Изготовление мраморных и бронзовых императоров, вероятно, было прибыльным бизнесом в Риме. Лики императоров рассылались государством по городам и весям Империи, подобно тому как фотографии царствующего монарха рассылаются сейчас в британские посольства. Вероятно, ожидали верности, даже от жителей мест столь отдаленных, как берега Черного моря, с которых историк Арриан, будучи легатом в Трапезунде, писал Адриану:
Твою статую здесь установили очень красиво, рука указует на море. Но она совсем на тебя не похожа. Пожалуйста, пришли мне из Рима другую, чтобы я мог заменить ею теперешнюю.
Еще он просил прислать статую бога Гермеса высотой в пять футов и стратега Филесия высотой в четыре фута.
Представьте себе пакгаузы полные императоров и богов, готовых к отправке в разные уголки романского мира.
Бродя вдоль рядов благородных римлян, я размышлял о том, что история бритья — предмет весьма интересный. Первым великим человеком, который брился каждый день, был Александр Великий, и хотя он ввел эту моду в эллинистическом мире, Рим не брал с него примера. Все римляне времен Республики носили бороды. Есть бессмертная картина: старые сенаторы в ожидании галлов сидят на Форуме молча и без движения. Наконец один из варваров нахально дергает одного из сенаторов за бороду, чтобы убедиться, что тот живой. Старый римлянин, будучи не в силах вынести оскорбления, встает и убивает наглеца. Это случилось по меньшей мере через полтора столетия после Александра, когда первые чисто выбритые лица стали появляться на римских монетах. Моду бриться ввел в Риме филэллин Публий Корнелий Сципион Эмилиан Африканский Младший, родившийся в 185 году до н. э. Он был первым римлянином, считавшим обязательным ежедневное бритье. Моде никто не в состоянии противиться. Самые важные в Риме люди начали подражать ему, и то, что прежде было символом мужской мудрости и власти, исчезло, сбритое бронзовыми лезвиями, на которые, честно говоря, страшновато смотреть. Сулла был чисто выбрит, а представить себе Юлия Цезаря с бородой почти так же невозможно, как Шекспира или Уолтера Рейли без бороды. Все цезари брились почти век, пока Адриан не отрастил бороду, возможно, чтобы скрыть шрам на лице. Затем пришло время курчавых и, возможно, даже надушенных бород Антония Пия и Марка Аврелия.
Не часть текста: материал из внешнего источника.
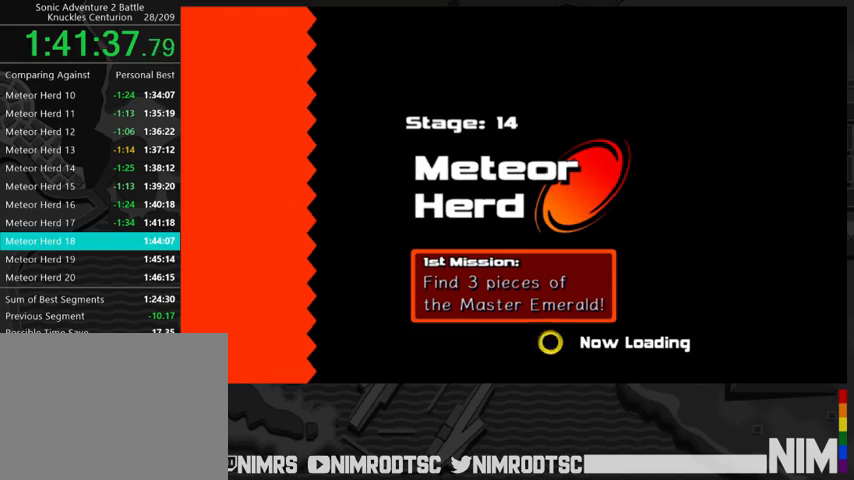
{"buttons": [], "left_stick": "up-left", "right_stick": "center", "events": [[133, "left_stick", "up-left"]]}
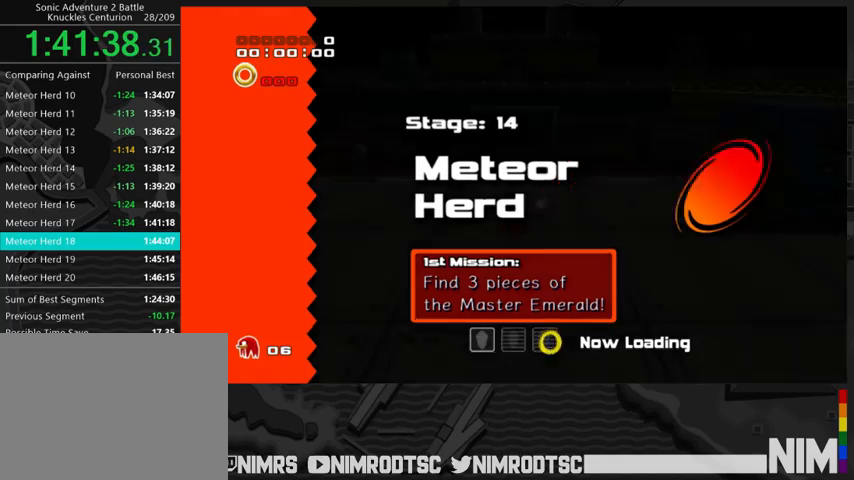
{"buttons": [], "left_stick": "up-left", "right_stick": "center", "events": []}
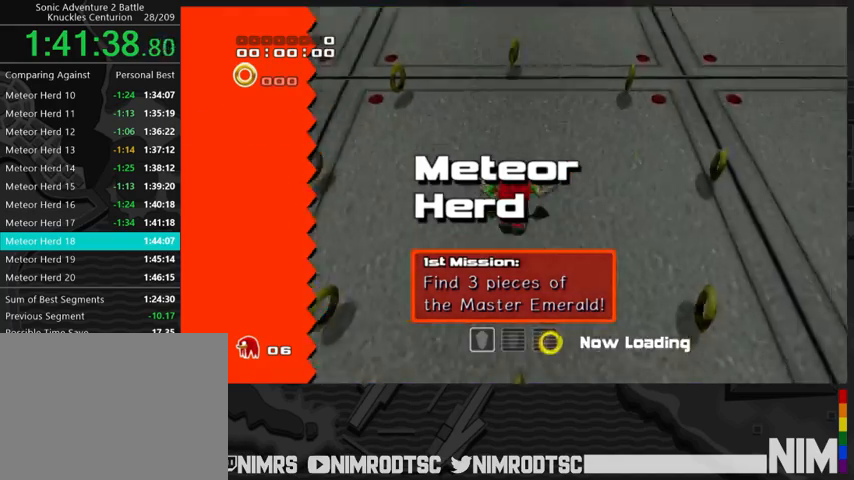
{"buttons": [], "left_stick": "up-left", "right_stick": "center", "events": [[333, "A", "down"], [433, "A", "up"]]}
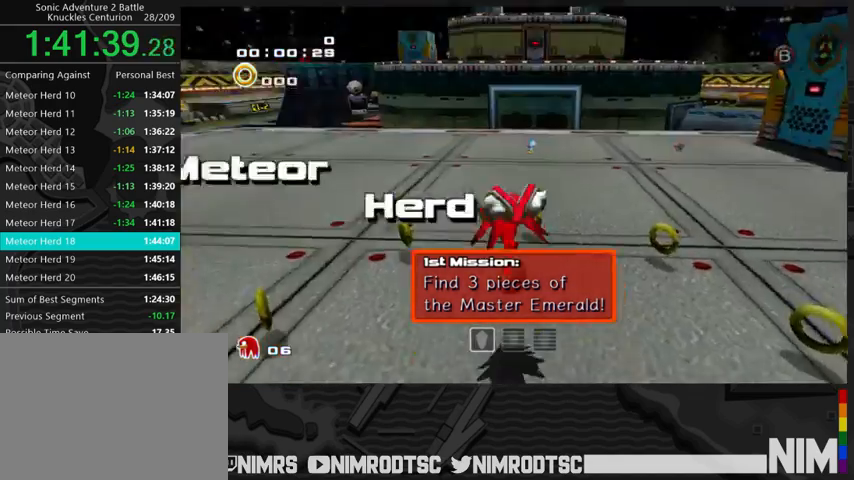
{"buttons": [], "left_stick": "up-left", "right_stick": "center", "events": [[33, "A", "down"], [133, "B", "down"], [167, "A", "up"], [200, "B", "up"], [267, "B", "down"], [400, "B", "up"]]}
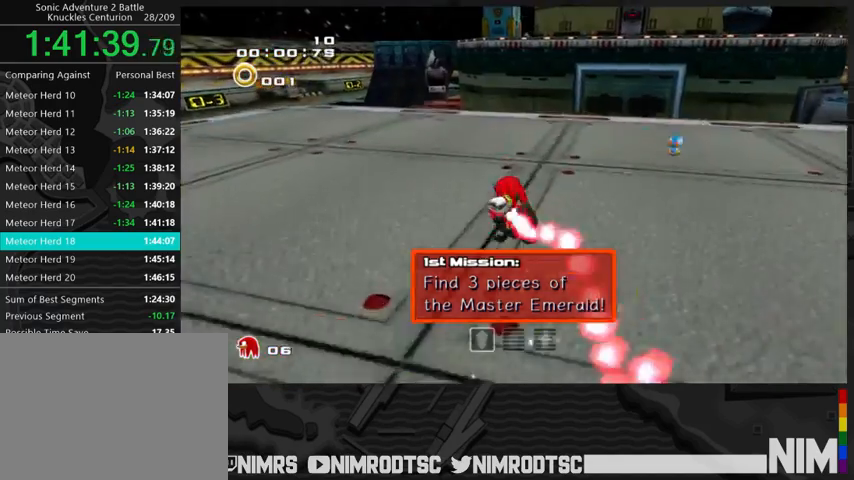
{"buttons": ["B"], "left_stick": "up", "right_stick": "center", "events": [[433, "left_stick", "up"], [500, "B", "down"]]}
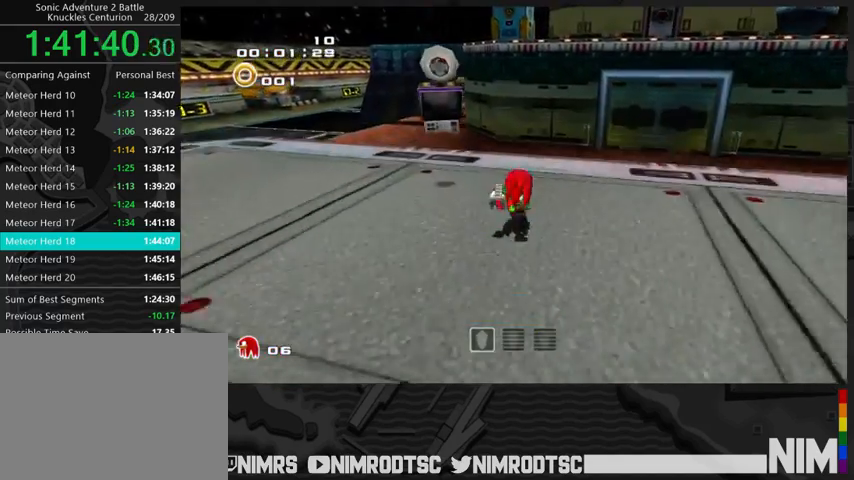
{"buttons": ["A"], "left_stick": "up-right", "right_stick": "center", "events": [[200, "B", "up"], [200, "left_stick", "up-right"], [300, "A", "down"]]}
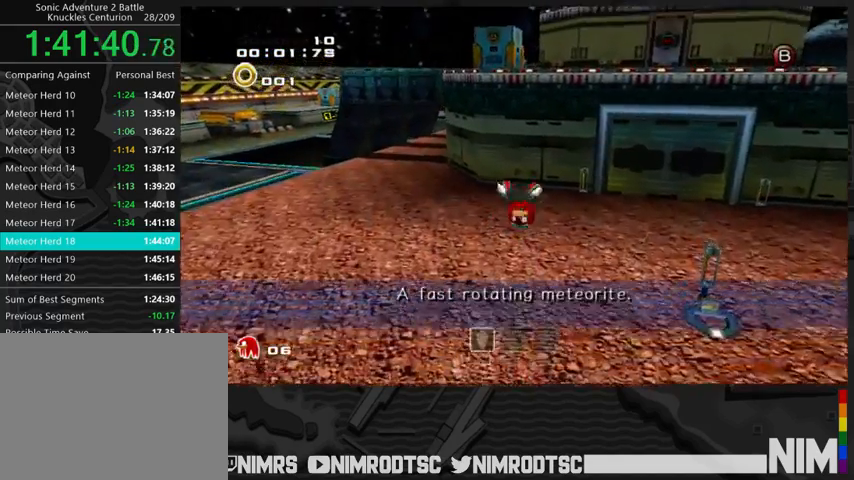
{"buttons": ["A"], "left_stick": "up-right", "right_stick": "center", "events": []}
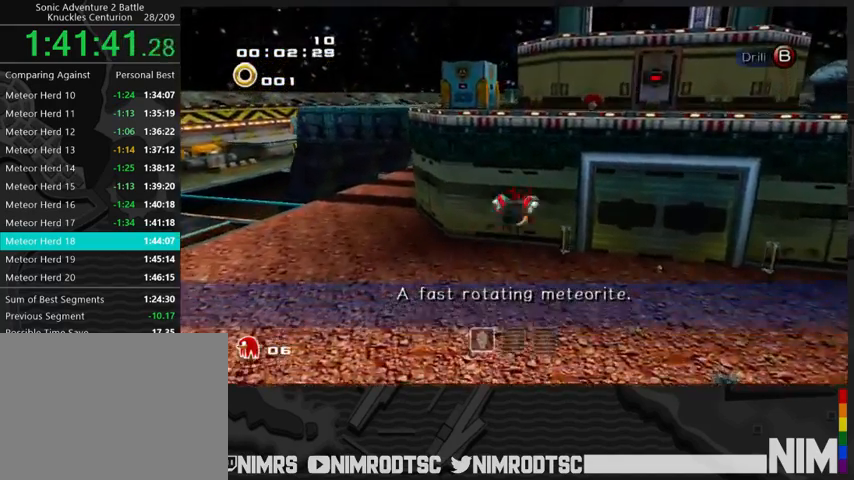
{"buttons": ["A"], "left_stick": "up-right", "right_stick": "center", "events": [[400, "A", "up"], [433, "A", "down"]]}
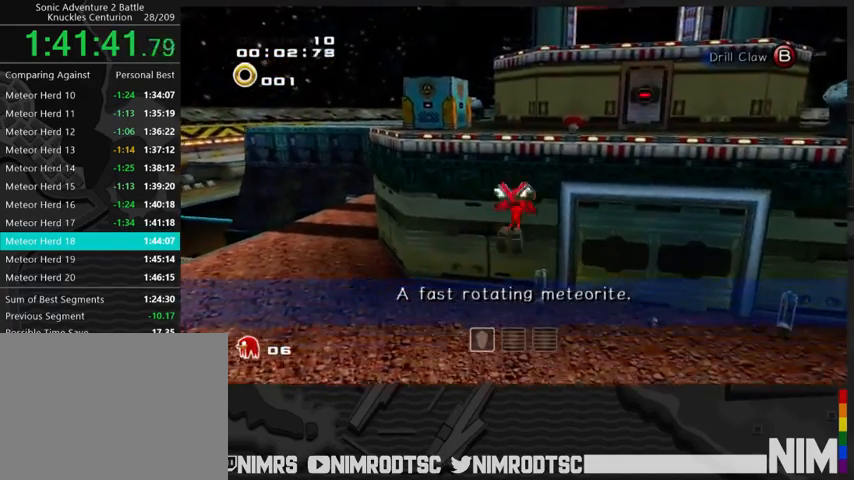
{"buttons": ["A"], "left_stick": "up-right", "right_stick": "center", "events": []}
Никто не брился сам, и эту привычку, похоже, унаследовали от предков современные итальянцы. Богатые держали брадобреев, а люди победнее ходили в цирюльни, которые были не меньшим рассадником ссор и сплетен, чем в наше время дамские ателье. Однако быть хорошо причесанным стоило денег, так что плебеи просто отращивали бороды, и Марциал неоднократно писал о «волосатых лицах» и «немытых бородах». Он упоминал, например, о неком Линусе, у которого борода была такая же жесткая, как шерсть кинифийского козла.
Погруженный в эти необременительные размышления, я бродил по великолепной галерее античной скульптуры. И хотя я всю жизнь недолюбливал музеи и не меньше других страдал, с трудом волоча словно налившиеся свинцом ноги по бесконечным мраморным коридорам, мне никогда не приходилось видеть более дружелюбного и привлекательного музея, чем Капитолийский. Если кому-нибудь из вас придется оказаться в Риме в субботу вечером, когда Капитолий залит электрическим светом, пойдите туда — запастись воспоминаниями о Риме, которые навсегда останутся самыми замечательными приобретениями вашей жизни.